3. Le tragique racinien
a. Le règne de la fatalité
Racine, dans toutes ses tragédies, offre le spectacle de l'homme engagé dans une lutte dérisoire contre des forces toutes-puissantes qui ne vont pas tarder à l'écraser. Cette fatalité est inéluctable et irrémédiable mais elle se manifeste surtout dans des conflits intérieurs : la fatalité racinienne est celle des passions qui opposent amour et ambition et qui consume l'homme et annihile sa volonté. Contrairement aux pièces de Corneille, son illustre prédécesseur, les tragédies de Racine ne montrent pas la naissance de la crise : la crise est immédiate et la catastrophe semble, dès les premiers vers, imminente et surtout inévitable.
b. Le théâtre de la cruauté
La toute-puissance de la fatalité va de pair avec la cruauté : les intrigues tragiques de Racine sont dominées par le malheur, la violence et la mort, et les personnages font le plus souvent montre d'une grande agressivité et parfois de perversité.

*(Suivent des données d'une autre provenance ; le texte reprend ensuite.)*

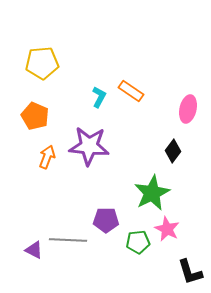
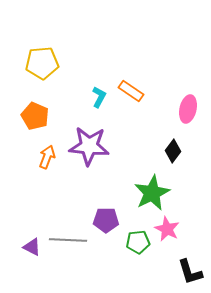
purple triangle: moved 2 px left, 3 px up
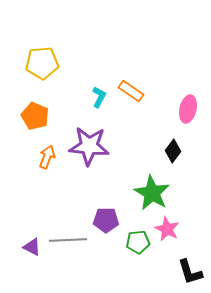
green star: rotated 15 degrees counterclockwise
gray line: rotated 6 degrees counterclockwise
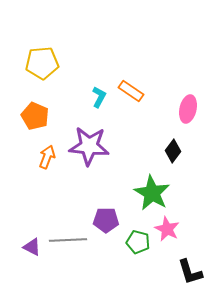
green pentagon: rotated 20 degrees clockwise
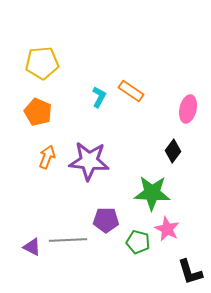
orange pentagon: moved 3 px right, 4 px up
purple star: moved 15 px down
green star: rotated 27 degrees counterclockwise
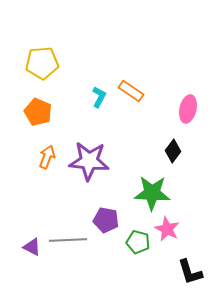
purple pentagon: rotated 10 degrees clockwise
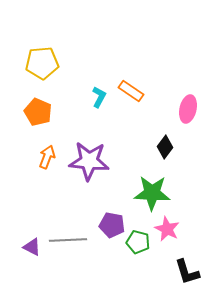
black diamond: moved 8 px left, 4 px up
purple pentagon: moved 6 px right, 5 px down
black L-shape: moved 3 px left
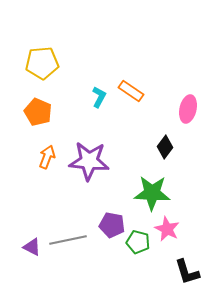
gray line: rotated 9 degrees counterclockwise
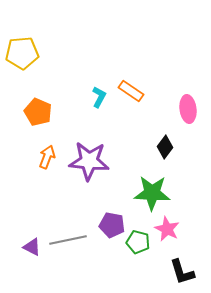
yellow pentagon: moved 20 px left, 10 px up
pink ellipse: rotated 20 degrees counterclockwise
black L-shape: moved 5 px left
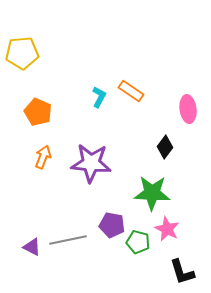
orange arrow: moved 4 px left
purple star: moved 2 px right, 2 px down
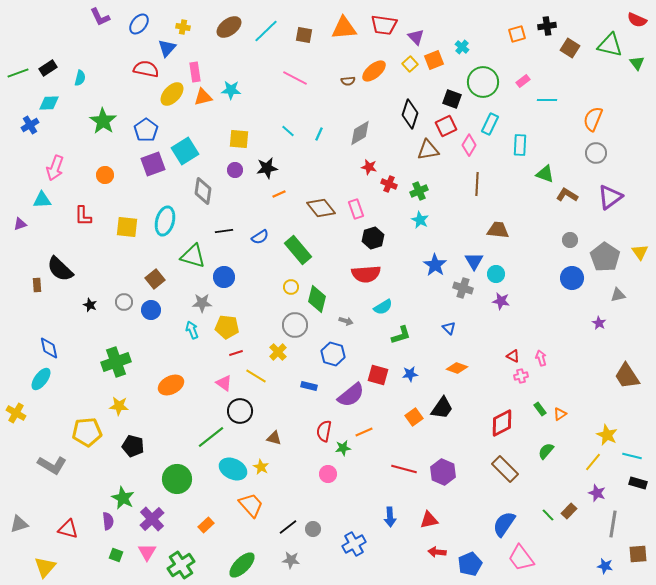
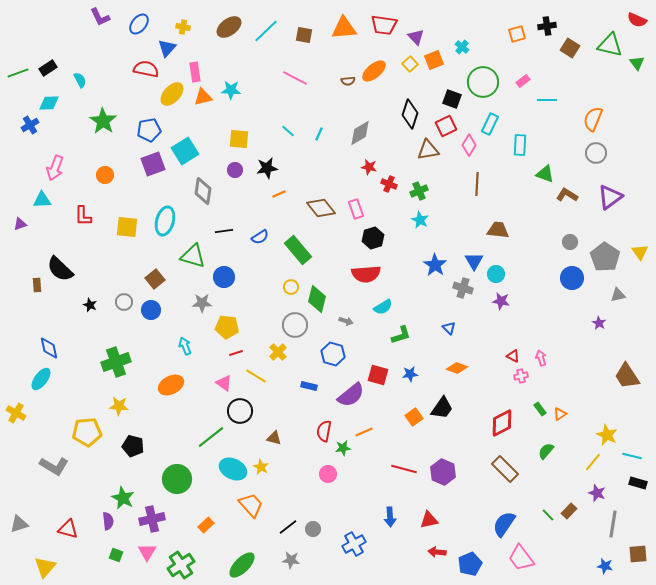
cyan semicircle at (80, 78): moved 2 px down; rotated 42 degrees counterclockwise
blue pentagon at (146, 130): moved 3 px right; rotated 25 degrees clockwise
gray circle at (570, 240): moved 2 px down
cyan arrow at (192, 330): moved 7 px left, 16 px down
gray L-shape at (52, 465): moved 2 px right, 1 px down
purple cross at (152, 519): rotated 30 degrees clockwise
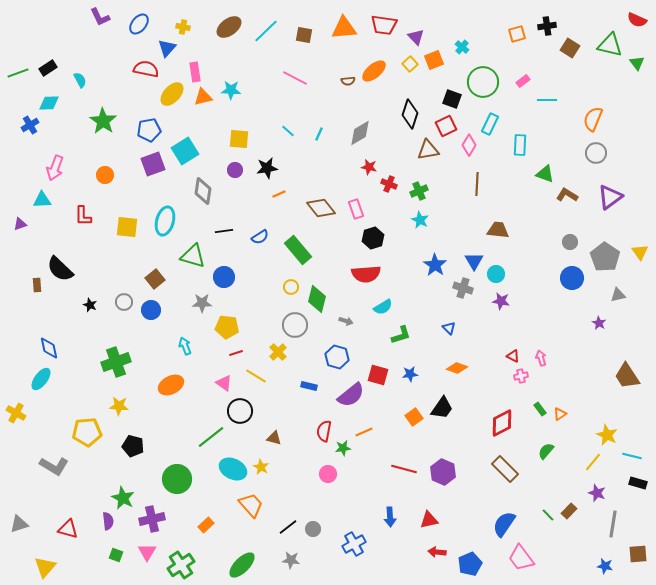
blue hexagon at (333, 354): moved 4 px right, 3 px down
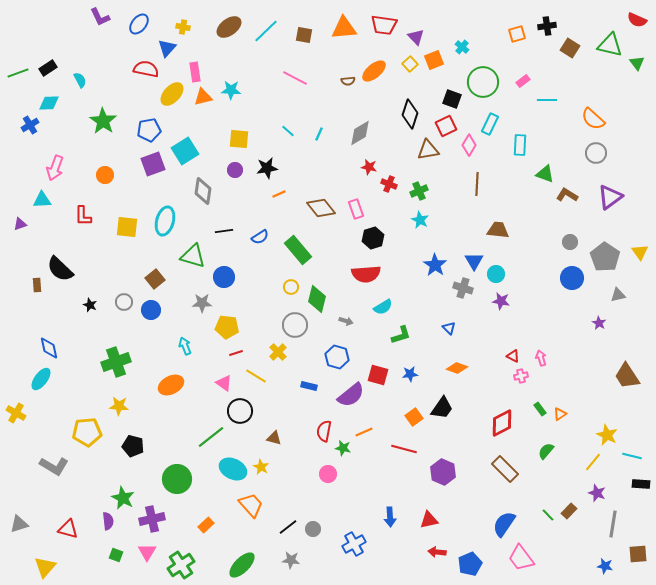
orange semicircle at (593, 119): rotated 70 degrees counterclockwise
green star at (343, 448): rotated 21 degrees clockwise
red line at (404, 469): moved 20 px up
black rectangle at (638, 483): moved 3 px right, 1 px down; rotated 12 degrees counterclockwise
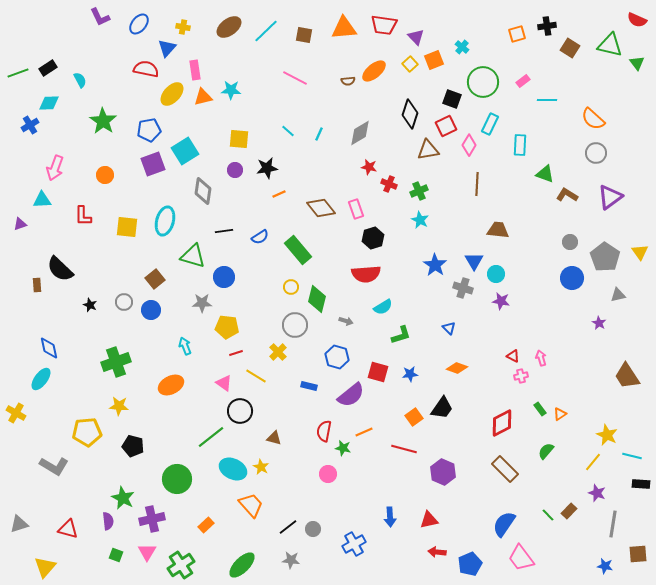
pink rectangle at (195, 72): moved 2 px up
red square at (378, 375): moved 3 px up
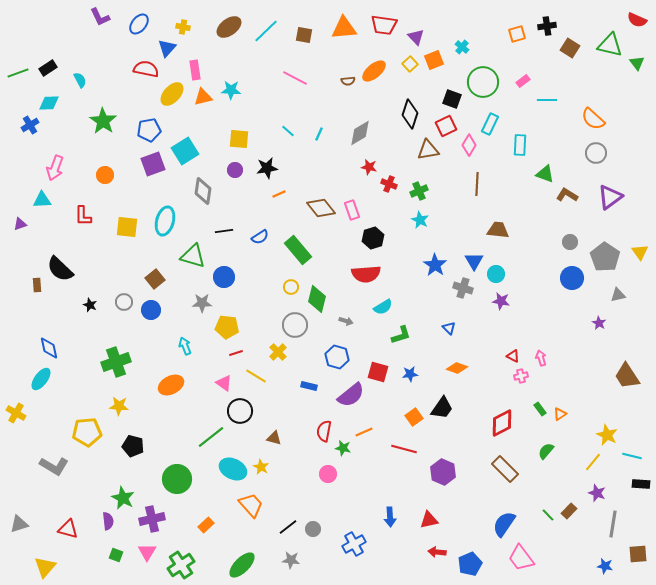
pink rectangle at (356, 209): moved 4 px left, 1 px down
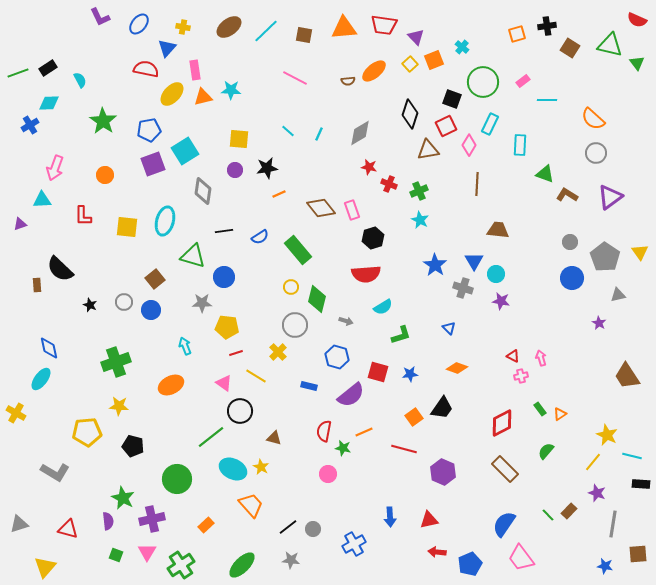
gray L-shape at (54, 466): moved 1 px right, 6 px down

Cruel et perfide sont les adjectifs clés de ce théâtre. La pièce emblématique du théâtre de Racine est certainement Phèdre : mettant en scène l'amour incestueux que porte la femme de Thésée à son beau-fils Hippolyte, la pièce illustre le pouvoir destructeur d'un amour qui ronge et qui conduit à la mort et de l'aimé et de celui qui aime.

 

L'essentiel

Racine est, avec Corneille, un des plus grands dramaturges du XVIIe siècle. Il incarne à travers ses tragédies l'esthétique classique dont le maître mot est la rigueur. Poussant le tragique jusqu'à sa plus extrême violence, il montre l'homme en proie à une fatalité cruelle qui entraîne une mort – réelle ou symbolique – inéluctable.